5 Formen von Product Placement: Es erfolgt eine detaillierte Kategorisierung der verschiedenen Erscheinungsformen von Product Placement, differenziert nach Art der Informationsübermittlung, dem platzierten Objekt und der Intensität.
6 Product Placement in Film- und Fernsehproduktionen: Dieses Kapitel analysiert die konkrete Umsetzung von Produktplatzierungen in Film und Fernsehen sowie deren Wirkung auf die Zuschauer.
7 Influencer-Marketing auf Social Media: Der Einsatz von Product Placement im Rahmen des Influencer-Marketings auf Social Media Plattformen wird als wichtiger, neuer Bereich vorgestellt und untersucht.
8 Grenzen von Product Placement: Die gesetzlichen Rahmenbedingungen und ethischen Grenzen, die bei der Anwendung von Product Placement beachtet werden müssen, werden in diesem Kapitel dargelegt.
9 Fazit: Das Fazit fasst die wesentlichen Erkenntnisse der Arbeit zusammen und gibt einen Ausblick auf die zukünftige Entwicklung und ungenutzte Potenziale von Product Placement.
Schlüsselwörter
Product Placement, Produktplatzierung, Werbung, Marketing, Influencer-Marketing, Social Media, Filmproduktion, Fernsehproduktion, Schleichwerbung, Sponsoring, Werbeformen, Werbewirkung, Gesetzliche Rahmenbedingungen, Ethische Grenzen, Kommunikationspolitik.
Häufig gestellte Fragen
Worum geht es in dieser Arbeit grundsätzlich?
Diese Arbeit behandelt die Werbeform des Product Placements, indem sie deren Erscheinungsformen kategorisiert, Möglichkeiten aufzeigt und die bestehenden Grenzen analysiert.
Was sind die zentralen Themenfelder?
Die zentralen Themenfelder umfassen die Begriffsklärung und Abgrenzung von Product Placement, dessen Ziele aus verschiedenen Perspektiven, die vielfältigen Formen, der Einsatz in Film, Fernsehen und Social Media sowie die rechtlichen und ethischen Grenzen.
Was ist das primäre Ziel oder die Forschungsfrage?
Das primäre Ziel ist es, ein umfassendes Verständnis von Product Placement zu schaffen, indem die verschiedenen Erscheinungsformen kategorisiert und sowohl die Möglichkeiten als auch die Grenzen dieser Werbeform aufgezeigt werden.
Welche wissenschaftliche Methode wird verwendet?
Die Arbeit basiert auf einer Literaturanalyse und -synthese, in der bestehende Definitionen, Theorien und Studien zu Product Placement ausgewertet und strukturiert dargestellt werden.
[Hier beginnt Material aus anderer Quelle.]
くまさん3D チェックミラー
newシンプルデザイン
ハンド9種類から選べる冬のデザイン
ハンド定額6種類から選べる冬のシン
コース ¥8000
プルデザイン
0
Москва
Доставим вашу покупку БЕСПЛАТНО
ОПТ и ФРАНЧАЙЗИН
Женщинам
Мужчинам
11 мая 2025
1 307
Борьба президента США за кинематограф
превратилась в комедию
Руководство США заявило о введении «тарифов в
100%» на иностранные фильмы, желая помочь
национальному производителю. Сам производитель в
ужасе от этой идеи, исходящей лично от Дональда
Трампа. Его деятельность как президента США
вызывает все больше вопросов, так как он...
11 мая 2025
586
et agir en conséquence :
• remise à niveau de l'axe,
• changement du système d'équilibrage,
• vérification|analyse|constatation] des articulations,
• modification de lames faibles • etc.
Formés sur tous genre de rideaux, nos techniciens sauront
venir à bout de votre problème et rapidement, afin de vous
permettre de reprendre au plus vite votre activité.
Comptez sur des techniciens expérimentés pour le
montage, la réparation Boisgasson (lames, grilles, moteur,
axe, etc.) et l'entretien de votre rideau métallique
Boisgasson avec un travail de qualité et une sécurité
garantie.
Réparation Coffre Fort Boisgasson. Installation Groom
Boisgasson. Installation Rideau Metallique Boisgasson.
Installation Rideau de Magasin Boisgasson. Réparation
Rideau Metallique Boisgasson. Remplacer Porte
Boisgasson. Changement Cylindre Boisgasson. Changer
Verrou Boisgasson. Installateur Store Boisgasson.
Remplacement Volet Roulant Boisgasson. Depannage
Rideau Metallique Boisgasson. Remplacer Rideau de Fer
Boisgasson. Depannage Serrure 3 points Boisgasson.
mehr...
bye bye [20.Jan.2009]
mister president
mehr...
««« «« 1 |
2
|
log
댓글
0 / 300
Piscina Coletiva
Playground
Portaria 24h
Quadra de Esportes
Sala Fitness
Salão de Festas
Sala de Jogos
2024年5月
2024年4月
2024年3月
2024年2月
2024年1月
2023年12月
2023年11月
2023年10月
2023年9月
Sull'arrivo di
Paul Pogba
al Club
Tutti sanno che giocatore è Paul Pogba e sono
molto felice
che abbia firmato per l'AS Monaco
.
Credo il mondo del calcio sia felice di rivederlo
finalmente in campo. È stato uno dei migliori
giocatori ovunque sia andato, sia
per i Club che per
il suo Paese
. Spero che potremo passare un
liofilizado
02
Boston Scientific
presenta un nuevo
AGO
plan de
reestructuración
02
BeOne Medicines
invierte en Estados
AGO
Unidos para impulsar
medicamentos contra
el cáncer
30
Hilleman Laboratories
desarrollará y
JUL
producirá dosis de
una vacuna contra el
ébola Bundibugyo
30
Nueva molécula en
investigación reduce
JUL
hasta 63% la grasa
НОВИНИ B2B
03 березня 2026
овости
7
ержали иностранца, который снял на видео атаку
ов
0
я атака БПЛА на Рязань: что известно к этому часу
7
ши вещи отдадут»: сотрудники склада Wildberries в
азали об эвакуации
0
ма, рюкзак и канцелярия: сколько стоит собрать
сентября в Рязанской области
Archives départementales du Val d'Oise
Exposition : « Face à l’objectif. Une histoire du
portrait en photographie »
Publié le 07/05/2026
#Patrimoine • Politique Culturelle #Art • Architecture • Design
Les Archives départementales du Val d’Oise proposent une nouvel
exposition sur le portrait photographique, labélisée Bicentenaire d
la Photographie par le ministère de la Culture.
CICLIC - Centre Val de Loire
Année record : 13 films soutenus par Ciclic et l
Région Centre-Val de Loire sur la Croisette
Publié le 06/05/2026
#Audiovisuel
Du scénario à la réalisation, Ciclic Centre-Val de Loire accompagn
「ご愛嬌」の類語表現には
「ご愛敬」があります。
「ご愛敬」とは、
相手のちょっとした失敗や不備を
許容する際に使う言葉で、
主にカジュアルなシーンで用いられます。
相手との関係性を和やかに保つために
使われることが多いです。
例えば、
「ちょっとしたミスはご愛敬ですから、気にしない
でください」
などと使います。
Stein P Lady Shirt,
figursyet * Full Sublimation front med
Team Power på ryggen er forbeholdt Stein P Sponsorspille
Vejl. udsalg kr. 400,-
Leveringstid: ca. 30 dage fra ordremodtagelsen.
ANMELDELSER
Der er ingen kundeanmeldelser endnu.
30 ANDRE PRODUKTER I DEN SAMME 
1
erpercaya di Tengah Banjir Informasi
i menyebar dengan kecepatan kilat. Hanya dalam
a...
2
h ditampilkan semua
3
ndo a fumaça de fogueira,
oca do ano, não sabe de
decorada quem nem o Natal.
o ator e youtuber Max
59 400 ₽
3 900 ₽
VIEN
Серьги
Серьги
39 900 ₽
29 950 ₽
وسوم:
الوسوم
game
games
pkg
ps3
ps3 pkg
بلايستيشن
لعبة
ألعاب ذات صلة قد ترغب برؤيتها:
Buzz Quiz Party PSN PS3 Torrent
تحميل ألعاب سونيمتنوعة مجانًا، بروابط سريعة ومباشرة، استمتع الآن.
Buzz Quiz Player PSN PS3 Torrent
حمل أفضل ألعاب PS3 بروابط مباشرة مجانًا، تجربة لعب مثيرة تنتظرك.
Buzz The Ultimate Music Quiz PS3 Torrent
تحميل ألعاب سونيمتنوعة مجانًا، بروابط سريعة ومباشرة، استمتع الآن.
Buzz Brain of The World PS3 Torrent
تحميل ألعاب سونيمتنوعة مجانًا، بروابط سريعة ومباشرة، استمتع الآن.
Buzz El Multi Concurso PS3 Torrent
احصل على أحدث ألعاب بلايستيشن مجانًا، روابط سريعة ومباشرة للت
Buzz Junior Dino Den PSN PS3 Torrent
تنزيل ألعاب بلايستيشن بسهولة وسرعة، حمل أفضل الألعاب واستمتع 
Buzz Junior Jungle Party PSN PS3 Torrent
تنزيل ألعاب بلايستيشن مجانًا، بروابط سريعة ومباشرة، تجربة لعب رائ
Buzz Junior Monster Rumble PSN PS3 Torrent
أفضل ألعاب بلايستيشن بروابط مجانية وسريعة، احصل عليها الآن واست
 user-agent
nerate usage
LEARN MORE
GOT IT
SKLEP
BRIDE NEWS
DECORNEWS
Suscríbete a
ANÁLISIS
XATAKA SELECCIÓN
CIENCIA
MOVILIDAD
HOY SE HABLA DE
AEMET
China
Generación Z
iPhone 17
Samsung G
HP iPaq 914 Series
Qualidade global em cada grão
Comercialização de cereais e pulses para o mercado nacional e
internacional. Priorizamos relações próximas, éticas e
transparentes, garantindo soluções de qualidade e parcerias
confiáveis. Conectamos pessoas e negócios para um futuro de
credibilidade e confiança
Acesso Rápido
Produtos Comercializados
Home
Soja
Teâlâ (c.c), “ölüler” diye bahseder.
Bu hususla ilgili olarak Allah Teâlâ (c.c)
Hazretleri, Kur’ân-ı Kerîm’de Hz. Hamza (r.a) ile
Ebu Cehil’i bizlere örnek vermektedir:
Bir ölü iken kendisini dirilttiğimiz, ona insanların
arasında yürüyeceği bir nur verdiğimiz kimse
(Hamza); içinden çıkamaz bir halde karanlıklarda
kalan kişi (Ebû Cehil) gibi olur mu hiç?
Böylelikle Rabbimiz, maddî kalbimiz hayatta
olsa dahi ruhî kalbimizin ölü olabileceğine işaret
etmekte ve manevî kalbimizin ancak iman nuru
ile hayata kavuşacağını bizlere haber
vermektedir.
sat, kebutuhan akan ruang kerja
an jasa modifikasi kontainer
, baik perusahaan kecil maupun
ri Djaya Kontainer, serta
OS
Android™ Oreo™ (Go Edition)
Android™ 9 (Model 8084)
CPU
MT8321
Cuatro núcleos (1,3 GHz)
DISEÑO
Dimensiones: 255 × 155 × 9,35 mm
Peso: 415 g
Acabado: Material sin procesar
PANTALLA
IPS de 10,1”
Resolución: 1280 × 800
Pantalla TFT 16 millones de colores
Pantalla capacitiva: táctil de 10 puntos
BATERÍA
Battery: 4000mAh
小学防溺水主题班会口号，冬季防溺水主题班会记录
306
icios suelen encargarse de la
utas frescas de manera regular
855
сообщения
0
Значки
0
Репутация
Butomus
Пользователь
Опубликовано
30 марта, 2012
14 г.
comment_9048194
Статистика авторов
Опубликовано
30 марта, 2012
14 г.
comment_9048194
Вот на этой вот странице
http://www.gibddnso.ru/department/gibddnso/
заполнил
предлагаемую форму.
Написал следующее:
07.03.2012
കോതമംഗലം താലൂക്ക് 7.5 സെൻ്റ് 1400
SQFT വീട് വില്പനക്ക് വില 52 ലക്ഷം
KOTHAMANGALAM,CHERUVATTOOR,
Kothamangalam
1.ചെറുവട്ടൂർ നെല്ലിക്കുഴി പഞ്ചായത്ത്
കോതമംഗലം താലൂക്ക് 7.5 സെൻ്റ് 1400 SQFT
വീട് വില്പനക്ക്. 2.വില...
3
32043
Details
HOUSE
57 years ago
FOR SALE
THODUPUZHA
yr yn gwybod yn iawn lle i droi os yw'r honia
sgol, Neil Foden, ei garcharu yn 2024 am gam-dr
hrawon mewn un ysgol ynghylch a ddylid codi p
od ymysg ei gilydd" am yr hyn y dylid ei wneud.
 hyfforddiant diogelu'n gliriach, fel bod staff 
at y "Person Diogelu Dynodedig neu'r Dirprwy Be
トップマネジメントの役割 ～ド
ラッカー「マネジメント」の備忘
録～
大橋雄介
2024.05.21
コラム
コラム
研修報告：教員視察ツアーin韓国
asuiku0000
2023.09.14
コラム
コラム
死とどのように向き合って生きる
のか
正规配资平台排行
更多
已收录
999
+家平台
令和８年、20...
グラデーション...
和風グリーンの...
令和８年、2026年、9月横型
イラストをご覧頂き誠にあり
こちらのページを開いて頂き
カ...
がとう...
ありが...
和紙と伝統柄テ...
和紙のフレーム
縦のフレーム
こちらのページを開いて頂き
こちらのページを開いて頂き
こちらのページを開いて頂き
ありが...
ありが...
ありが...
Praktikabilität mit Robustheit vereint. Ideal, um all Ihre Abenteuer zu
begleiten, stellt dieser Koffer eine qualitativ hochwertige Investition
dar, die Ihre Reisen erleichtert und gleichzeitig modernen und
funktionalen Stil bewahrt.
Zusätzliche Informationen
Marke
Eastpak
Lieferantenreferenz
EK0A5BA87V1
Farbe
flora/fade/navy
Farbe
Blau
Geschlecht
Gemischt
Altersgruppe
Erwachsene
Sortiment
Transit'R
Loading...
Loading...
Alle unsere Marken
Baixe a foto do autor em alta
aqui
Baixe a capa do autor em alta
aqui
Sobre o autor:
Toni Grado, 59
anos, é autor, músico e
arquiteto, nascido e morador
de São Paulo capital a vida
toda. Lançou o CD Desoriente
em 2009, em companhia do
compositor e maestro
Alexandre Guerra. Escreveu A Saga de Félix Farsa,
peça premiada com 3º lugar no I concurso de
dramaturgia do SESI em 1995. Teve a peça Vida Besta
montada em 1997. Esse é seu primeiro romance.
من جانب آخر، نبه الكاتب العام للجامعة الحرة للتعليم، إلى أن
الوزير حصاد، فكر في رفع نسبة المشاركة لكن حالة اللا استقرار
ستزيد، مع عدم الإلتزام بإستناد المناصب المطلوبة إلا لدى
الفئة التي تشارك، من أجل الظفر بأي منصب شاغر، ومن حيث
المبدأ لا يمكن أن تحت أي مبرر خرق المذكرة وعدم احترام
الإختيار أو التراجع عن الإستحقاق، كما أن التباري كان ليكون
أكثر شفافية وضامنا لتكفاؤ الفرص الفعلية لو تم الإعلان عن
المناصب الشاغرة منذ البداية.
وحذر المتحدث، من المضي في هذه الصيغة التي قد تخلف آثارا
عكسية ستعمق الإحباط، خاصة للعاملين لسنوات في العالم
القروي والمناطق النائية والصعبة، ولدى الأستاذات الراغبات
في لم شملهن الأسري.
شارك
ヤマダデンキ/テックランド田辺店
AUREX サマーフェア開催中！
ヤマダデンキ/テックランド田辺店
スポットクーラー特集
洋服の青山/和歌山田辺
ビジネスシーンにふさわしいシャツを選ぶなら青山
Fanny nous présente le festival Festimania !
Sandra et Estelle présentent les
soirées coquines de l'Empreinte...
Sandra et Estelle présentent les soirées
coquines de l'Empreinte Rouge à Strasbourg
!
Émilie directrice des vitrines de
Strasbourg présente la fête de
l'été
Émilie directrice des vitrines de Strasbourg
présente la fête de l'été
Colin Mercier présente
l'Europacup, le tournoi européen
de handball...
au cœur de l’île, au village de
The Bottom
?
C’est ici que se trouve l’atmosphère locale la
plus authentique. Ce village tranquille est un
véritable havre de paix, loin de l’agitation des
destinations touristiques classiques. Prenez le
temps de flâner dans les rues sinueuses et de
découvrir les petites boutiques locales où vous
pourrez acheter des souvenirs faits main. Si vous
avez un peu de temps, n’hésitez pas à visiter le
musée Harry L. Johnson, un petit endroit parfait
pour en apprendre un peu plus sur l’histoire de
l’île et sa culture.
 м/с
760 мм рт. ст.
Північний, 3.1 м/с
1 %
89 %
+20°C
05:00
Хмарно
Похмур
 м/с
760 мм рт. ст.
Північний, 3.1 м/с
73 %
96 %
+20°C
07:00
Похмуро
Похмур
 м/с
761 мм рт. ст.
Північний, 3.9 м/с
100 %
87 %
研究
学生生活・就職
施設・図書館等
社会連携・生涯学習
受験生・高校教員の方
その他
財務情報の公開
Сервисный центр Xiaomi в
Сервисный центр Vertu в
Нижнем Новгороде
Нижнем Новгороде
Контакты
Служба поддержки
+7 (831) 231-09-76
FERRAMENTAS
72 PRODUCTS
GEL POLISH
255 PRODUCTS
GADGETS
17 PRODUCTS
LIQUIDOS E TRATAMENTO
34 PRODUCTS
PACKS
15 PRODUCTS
Was wird im Hauptteil behandelt?
Im Hauptteil werden detailliert die Abgrenzung zu verwandten Werbeformen, die Ziele von Product Placement, dessen verschiedene Formen (nach Informationsübermittlung, Objekt und Intensität), der Einsatz in Film- und Fernsehproduktionen sowie im Influencer-Marketing und abschließend die gesetzlichen und ethischen Grenzen erörtert.
Welche Schlüsselwörter charakterisieren die Arbeit?
Die Arbeit wird durch Schlüsselwörter wie Product Placement, Marketing, Werbung, Influencer-Marketing, Social Media, Filmproduktion, Grenzen und Werbewirkung charakterisiert.
Wie unterscheidet sich Product Placement von Schleichwerbung?
Der entscheidende Unterschied liegt in der Kennzeichnung: Product Placement ist eine gekennzeichnete Werbeform, während Schleichwerbung die Öffentlichkeit absichtlich über den werblichen Zweck irreführt und daher verboten ist.
Welche Rolle spielt Influencer-Marketing für Product Placement?
Influencer-Marketing auf Social Media hat sich zu einem sehr bedeutenden Einsatzbereich für Product Placement entwickelt. Influencer werden genutzt, um Produkte in Videos oder Bildern zu präsentieren und so gezielt spezifische Zielgruppen anzusprechen.
Welche Arten von Product Placement gibt es nach Art der Informationsübermittlung?
Nach der Art der Informationsübermittlung wird zwischen visuellem, verbalem und akustischem Product Placement unterschieden. Visuell zeigt das Produkt, verbal nennt oder bewertet es, und akustisch bindet es spezifische Töne oder Melodien ein.
Gab es ein besonders erfolgreiches Beispiel für Product Placement im Film?
Ein herausragendes Beispiel ist der BMW Z3 Roadster, der 1995 im Film "James Bond 007 – Golden Eye" als Produkt platziert wurde. Das Auto kam drei Monate später auf den Markt und wurde bis 2002 fast 300.000 Mal abgesetzt, was den enormen Erfolg des Placements unterstreicht.